Step 2 — Write the dual. Assigning \(y_1 \geq 0\) to constraint 1 and \(y_2 \geq 0\) to constraint 2:

\[ \begin{aligned} & \text{minimise} && 4y_1 + 6y_2 \\ & \text{subject to} && y_1 + y_2 \geq 4 \quad (x_1) \\ & && y_1 + 2y_2 \geq 3 \quad (x_2) \\ & && y_1, y_2 \geq 0. \end{aligned} \]

Step 3 — Apply complementary slackness. At \((x_1^*, x_2^*) = (4, 0)\):

Primal slack \(s_1 = 4 - 4 - 0 = 0\): constraint 1 is tight; \(y_1\) may be positive.
Primal slack \(s_2 = 6 - 4 - 0 = 2 > 0\): constraint 2 is slack; CS requires \(y_2 = 0\).

CS for primal variables:

\(x_1 = 4 > 0\) \(\Rightarrow\) dual constraint 1 is tight: \(y_1 + y_2 = 4 \Rightarrow y_1 = 4\).
\(x_2 = 0\) \(\Rightarrow\) dual constraint 2 may be slack: \(y_1 + 2y_2 = 4 + 0 = 4 \geq 3\) ✓.

Dual optimal: \((y_1^*, y_2^*) = (4, 0)\), \(w^* = 4 \times 4 + 6 \times 0 = 16 = z^*\) ✓.

Exercise 5: Sensitivity Analysis

Problem. For the LP:

\[ \begin{aligned} & \text{maximise} && 2x_1 + 3x_2 \\ & \text{subject to} && x_1 + 2x_2 \leq 10 \\ & && 3x_1 + x_2 \leq 15 \\ & && x_1, x_2 \geq 0, \end{aligned} \]

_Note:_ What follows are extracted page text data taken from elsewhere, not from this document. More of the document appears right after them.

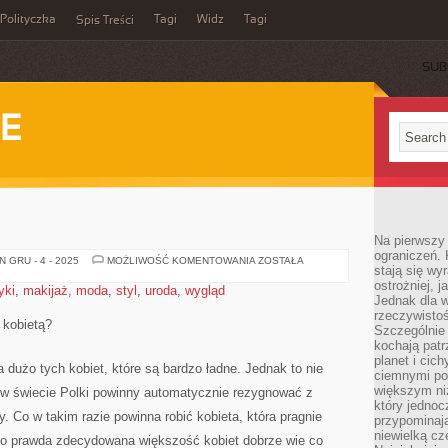
Polityczka
Tagi
Widz
Tagi
Spis Treści
SUB
IE
Na pierwszy 
ograniczeń. 
MODA
 GRU - 4 - 2025
MOŻLIWOŚĆ KOMENTOWANIA
ZOSTAŁA
stają się wy
ostrożniej, 
yki
,
makijaż
,
moda
,
styl
,
uroda
,
wygląd
Jednak dla w
rzeczywistoś
 kobietą?
Szczególnie 
kochają patr
planet i cic
dużo tych kobiet, które są bardzo ładne. Jednak to nie
ciemnymi po
większym ni
j w świecie Polki powinny automatycznie rezygnować z
który jednoc
. Co w takim razie powinna robić kobieta, która pragnie
przypominają
niewielką cz
Co prawda zdecydowana większość kobiet dobrze wie co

the optimal solution is \(x_1^* = 4,\; x_2^* = 3,\; z^* = 17\). By how much can \(c_2\) (the coefficient of \(x_2\)) change while keeping the current basis optimal?

Solution.

Step 1 — Identify the optimal basis. Both constraints are tight at \((4, 3)\): \(4 + 2(3) = 10\) ✓ and \(3(4) + 3 = 15\) ✓. The optimal basis is \(\mathcal{B} = \{x_1, x_2\}\), with \(s_1 = s_2 = 0\) (non-basic slacks).

The basis matrix and its inverse are: \[ B = \begin{pmatrix}1 & 2 \\ 3 & 1\end{pmatrix}, \qquad B^{-1} = \frac{1}{-5}\begin{pmatrix}1 & -2 \\ -3 & 1\end{pmatrix} = \begin{pmatrix}-1/5 & 2/5 \\ 3/5 & -1/5\end{pmatrix}. \]

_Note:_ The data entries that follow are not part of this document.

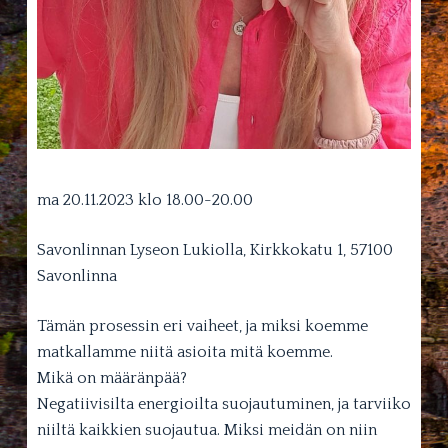
ma 20.11.2023 klo 18.00-20.00
Savonlinnan Lyseon Lukiolla, Kirkkokatu 1, 57100
Savonlinna
Tämän prosessin eri vaiheet, ja miksi koemme
matkallamme niitä asioita mitä koemme.
Mikä on määränpää?
Negatiivisilta energioilta suojautuminen, ja tarviiko
niiltä kaikkien suojautua. Miksi meidän on niin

Step 2 — Compute reduced costs as a function of \(c_2 = 3 + \delta\). The reduced cost vector for the non-basic slacks is:

\[ \bar{c}_N = c_N - c_B^\top B^{-1} N = \begin{pmatrix}0\\0\end{pmatrix} - \begin{pmatrix}2 \\ 3+\delta\end{pmatrix}^\top B^{-1} \]

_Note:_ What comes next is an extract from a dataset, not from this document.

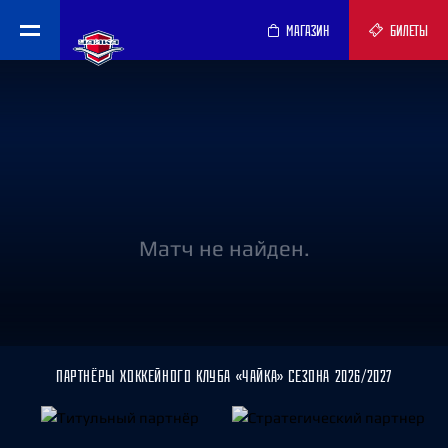
МАГАЗИН
БИЛЕТЫ
Матч не найден.
ПАРТНЁРЫ ХОККЕЙНОГО КЛУБА «ЧАЙКА» СЕЗОНА 2026/2027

since the non-basic columns are \(N = I\) (identity, for the slack variables). Evaluating:

\[ \bar{c}_{s_1}(\delta) = -\left(2 \cdot (-\tfrac{1}{5}) + (3+\delta)\cdot\tfrac{3}{5}\right) = -\tfrac{7}{5} - \tfrac{3}{5}\delta \]

\[ \bar{c}_{s_2}(\delta) = -\left(2 \cdot \tfrac{2}{5} + (3+\delta)\cdot(-\tfrac{1}{5})\right) = -\tfrac{1}{5} + \tfrac{1}{5}\delta \]

Step 3 — Impose optimality. For maximisation, all reduced costs of non-basics must be \(\leq 0\):

\[ -\tfrac{7}{5} - \tfrac{3}{5}\delta \leq 0 \;\Longrightarrow\; \delta \geq -\tfrac{7}{3} \]

\[ -\tfrac{1}{5} + \tfrac{1}{5}\delta \leq 0 \;\Longrightarrow\; \delta \leq 1 \]

Conclusion: The current basis remains optimal while \(c_2 \in \left[\tfrac{2}{3},\; 4\right]\).

\(c_2\) can decrease by at most \(\tfrac{7}{3} \approx 2.33\) (to \(c_2 = \tfrac{2}{3}\)). At this limit, vertex \((5, 0)\) becomes equally optimal.
\(c_2\) can increase by at most \(1\) (to \(c_2 = 4\)). At this limit, vertex \((0, 5)\) becomes equally optimal.